Once again, because of the ventilator tube, he has no voice. He was trying to cry when the nurse was doing his blood work but nothing was coming out. Poor little guy.
He's hanging in there.
|Jan 29, Fri.
| I'm sorry to say, another rough night. Although he looked
like he was doing well when we left last night, they had to keep increasing
his oxygen, and the ventilator rate to keep his oxygen saturation to the
level they wanted. By morning, he was at a rate of 20 breaths per minute,
and the oxygen at 40% (he usually is usually set between 21% (room air)
His blood gas tests revealed a high concentration of CO2 and a low concentration of O2. They tried using a "puffer type" drug to open his airway but to no avail (ventalin?). So they changed him to a high frequency oscillatory ventilator.

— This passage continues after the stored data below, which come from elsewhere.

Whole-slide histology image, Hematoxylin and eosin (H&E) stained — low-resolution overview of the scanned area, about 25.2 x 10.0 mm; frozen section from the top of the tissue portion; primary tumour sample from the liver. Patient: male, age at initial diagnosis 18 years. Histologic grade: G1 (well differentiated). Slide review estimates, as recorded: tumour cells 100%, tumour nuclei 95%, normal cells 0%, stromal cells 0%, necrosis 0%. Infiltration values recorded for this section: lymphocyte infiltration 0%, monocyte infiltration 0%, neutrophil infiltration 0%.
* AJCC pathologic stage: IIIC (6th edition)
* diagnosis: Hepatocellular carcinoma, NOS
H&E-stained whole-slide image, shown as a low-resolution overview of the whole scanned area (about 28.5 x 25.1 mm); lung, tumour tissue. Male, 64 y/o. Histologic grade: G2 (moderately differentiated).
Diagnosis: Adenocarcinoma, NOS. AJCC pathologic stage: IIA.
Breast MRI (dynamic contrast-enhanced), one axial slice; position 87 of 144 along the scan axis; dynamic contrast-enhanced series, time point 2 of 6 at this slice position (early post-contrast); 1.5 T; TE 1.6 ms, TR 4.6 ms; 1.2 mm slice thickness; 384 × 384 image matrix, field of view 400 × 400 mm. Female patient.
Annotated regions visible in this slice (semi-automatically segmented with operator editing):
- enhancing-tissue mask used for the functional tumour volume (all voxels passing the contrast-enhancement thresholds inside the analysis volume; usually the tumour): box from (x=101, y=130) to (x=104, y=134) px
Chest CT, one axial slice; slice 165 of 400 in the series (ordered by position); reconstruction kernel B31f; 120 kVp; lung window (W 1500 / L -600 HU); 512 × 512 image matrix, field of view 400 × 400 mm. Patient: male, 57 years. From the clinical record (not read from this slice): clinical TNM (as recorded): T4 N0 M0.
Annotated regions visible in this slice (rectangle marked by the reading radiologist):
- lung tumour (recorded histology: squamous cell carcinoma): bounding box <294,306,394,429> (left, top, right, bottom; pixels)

Instead of using "puffs" of air, it instead delivers mini "waves" of air. The machine can deliver 300-3000 "waves" a minute. The waves are measured in hertz, and Sullivan's rate was initially set at 12 hertz (or 720 "waves" per minute). His lungs will pretty much be constantly inflated, but at a lower pressure than the other machine. All this is in an attempt to break-up the congestion in the upper quadrant of his right lung.
We waited around to ask the doctor questions, and she showed us the x-rays which showed the congestion. All the blood work came back negative for bacterial infection, so that means it is viral (like a cold or flu) and they simply have to let it run its course.
In the process of moving him to a new location in the unit, his ventilation tube came out and his IV's stopped working, so those had to be put back in.
On the whole, a very rough, edge of your seat day. We can only wait to see how well he fights this off.